*Instruction*
Where does the word "epsdelta" appear in the entries below? Copy each line that holds it.

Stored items
=== Section Start ===
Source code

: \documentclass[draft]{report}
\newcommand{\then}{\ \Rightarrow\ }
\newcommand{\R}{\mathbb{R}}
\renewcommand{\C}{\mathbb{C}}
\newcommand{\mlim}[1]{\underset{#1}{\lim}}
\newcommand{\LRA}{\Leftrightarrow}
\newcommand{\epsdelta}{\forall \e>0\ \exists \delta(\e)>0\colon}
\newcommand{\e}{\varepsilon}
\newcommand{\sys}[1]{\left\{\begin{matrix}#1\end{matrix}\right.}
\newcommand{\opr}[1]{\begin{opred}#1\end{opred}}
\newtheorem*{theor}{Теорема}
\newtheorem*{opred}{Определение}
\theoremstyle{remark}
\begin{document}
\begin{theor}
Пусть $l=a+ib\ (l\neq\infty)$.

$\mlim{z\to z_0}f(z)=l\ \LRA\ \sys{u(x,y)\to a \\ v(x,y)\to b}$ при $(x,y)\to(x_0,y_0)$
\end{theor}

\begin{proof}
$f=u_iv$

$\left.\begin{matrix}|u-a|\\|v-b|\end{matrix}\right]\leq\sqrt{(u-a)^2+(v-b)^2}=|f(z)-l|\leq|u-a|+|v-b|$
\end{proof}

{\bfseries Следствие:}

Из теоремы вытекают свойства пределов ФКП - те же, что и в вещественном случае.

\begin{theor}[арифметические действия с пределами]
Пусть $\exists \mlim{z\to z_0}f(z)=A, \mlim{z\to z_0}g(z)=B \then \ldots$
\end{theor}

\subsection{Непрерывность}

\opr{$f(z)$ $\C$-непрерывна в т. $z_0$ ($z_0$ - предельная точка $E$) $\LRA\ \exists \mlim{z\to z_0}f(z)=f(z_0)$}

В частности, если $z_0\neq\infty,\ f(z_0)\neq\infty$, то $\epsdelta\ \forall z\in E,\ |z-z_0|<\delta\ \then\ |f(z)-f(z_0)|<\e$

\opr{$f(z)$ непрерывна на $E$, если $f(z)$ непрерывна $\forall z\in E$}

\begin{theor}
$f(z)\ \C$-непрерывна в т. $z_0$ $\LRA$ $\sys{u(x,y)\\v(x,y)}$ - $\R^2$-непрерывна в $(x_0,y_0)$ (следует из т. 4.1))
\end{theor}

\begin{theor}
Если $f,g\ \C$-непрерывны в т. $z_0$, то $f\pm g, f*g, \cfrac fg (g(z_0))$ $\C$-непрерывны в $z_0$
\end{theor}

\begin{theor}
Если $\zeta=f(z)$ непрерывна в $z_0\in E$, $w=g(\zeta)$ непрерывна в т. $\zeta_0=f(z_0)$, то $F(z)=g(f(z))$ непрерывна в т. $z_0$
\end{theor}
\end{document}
=== Section End ===
=== Section Start ===
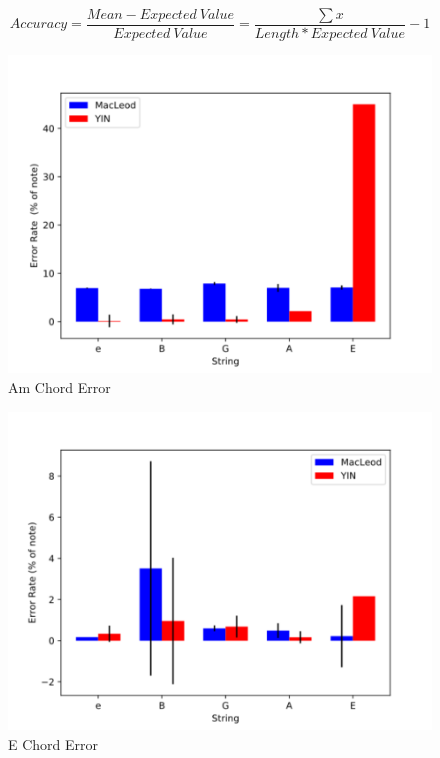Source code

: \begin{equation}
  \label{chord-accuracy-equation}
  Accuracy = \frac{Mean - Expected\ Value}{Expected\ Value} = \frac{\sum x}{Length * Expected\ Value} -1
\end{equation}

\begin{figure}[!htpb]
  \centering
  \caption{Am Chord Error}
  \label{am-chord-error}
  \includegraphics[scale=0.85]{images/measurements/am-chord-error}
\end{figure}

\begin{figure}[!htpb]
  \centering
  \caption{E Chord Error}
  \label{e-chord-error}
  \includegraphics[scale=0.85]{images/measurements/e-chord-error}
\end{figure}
=== Section End ===
*Written answer*
\newcommand{\epsdelta}{\forall \e>0\ \exists \delta(\e)>0\colon}
В частности, если $z_0\neq\infty,\ f(z_0)\neq\infty$, то $\epsdelta\ \forall z\in E,\ |z-z_0|<\delta\ \then\ |f(z)-f(z_0)|<\e$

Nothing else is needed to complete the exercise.